New Delhi, March 14 (IANS) As several states in India have started directing the closure of cinema halls, gyms, swimming pools and other recreational spots, it is important to understand that social distancing is key to fighting the spread of the coronavirus infection.
This is particularly important to ensure that those who actually need the healthcare facilities are able to use them, according to experts.
In the absence of measures to contain the spread of COVID-19, infections can rise rapidly, stressing the country’s healthcare infrastructure.
In his discussion with health ministers of different states, Union Health Minister Harsh Vardhan earlier this week stressed on the need of persuading the general public to avoid crowded gatherings as well as on following basic principles of personal hygiene and prevention.
According to a new report from Counterpoint Research, coronavirus infection spreads rapidly through a population, reaching a peak and then subsiding almost equally rapidly once there are no new people to infect.
“By locking down areas and curtailing socializing, the pool of potential virus recipients is reduced, causing the outbreak to moderate more quickly,” said the report.
“This is what happened in China. But a rapid lockdown is not what has happened in Iran, Italy and many other parts of Europe, and the United States”.
The disease has likely been in the community in these countries for several weeks before being formally identified.
Epidemiologists have termed the strategy of preventing a huge rise in coronavirus cases through protective measures “flattening the curve”.
The “flattening the curve” graphic which has now gone viral on social media was first created by the US Centers for Disease Control and Prevention (CDC) and popularised by the Economist. It visually explains the importance of the protective measures to contain the spread of COVID-19.
The Indian government has advised that people should avoid all non-essential travel abroad and refrain from travelling to countries reporting high cases and deaths as mentioned in the travel advisory issued by the government.
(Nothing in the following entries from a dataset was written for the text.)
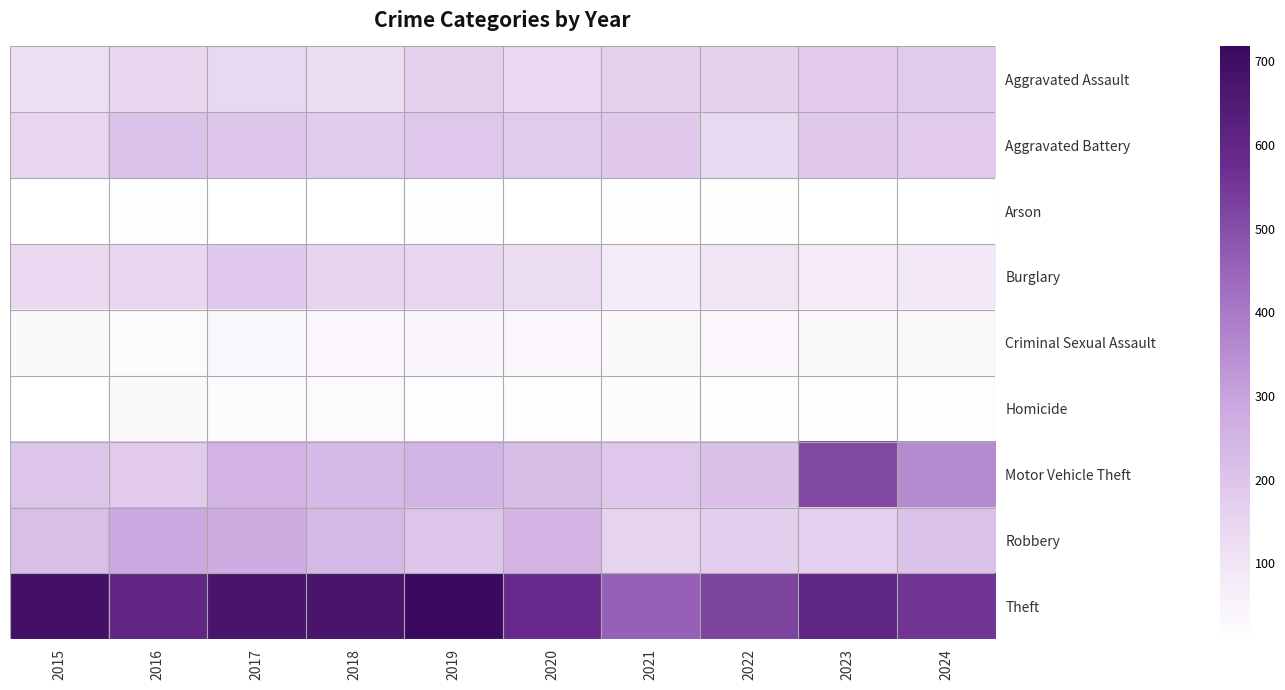

Which has a higher value, 2018 or 2017?

2017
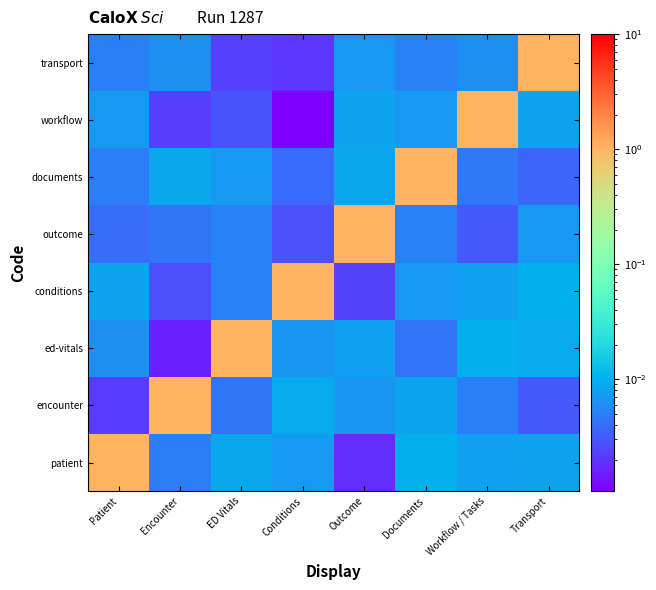

At Patient, list the series in order from largest to smallest.

patient, conditions, workflow, ed-vitals, transport, documents, outcome, encounter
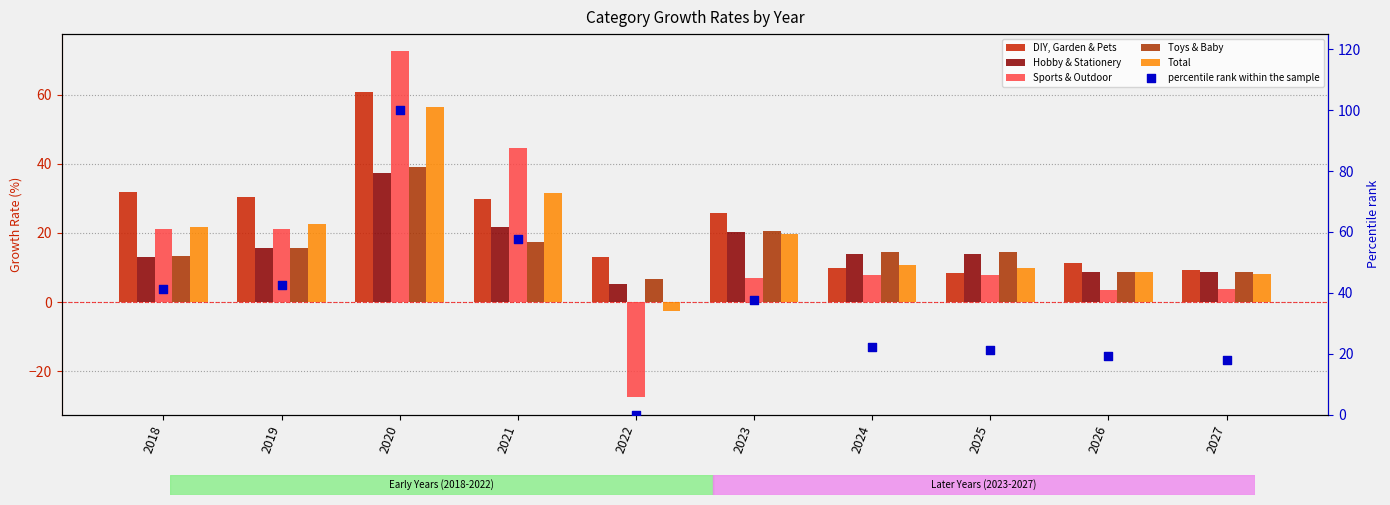

Which series has the largest total across all categories?

percentile rank within the sample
All incoming international passengers returning to India should self-monitor their health and follow the required Do’s and Don’ts as detailed by the government.
To quarantine itself India has already cancelled all existing visas – except diplomatic, official, UN/International Organizations, employment, project visas – till April 15.
“What we suggest is that since this is a respiratory virus we should know cough etiquette and ensure hand hygiene. When we cough droplets fall and then if we touch surfaces which are infected it causes the virus to enter our body,” said Vikas Maurya, Director and Head of Department of Pulmonology and Sleep Disorders at Fortis Hospital, Shalimar Bagh, New Delhi.
A total of 83 persons have tested positive for coronavirus across India so far.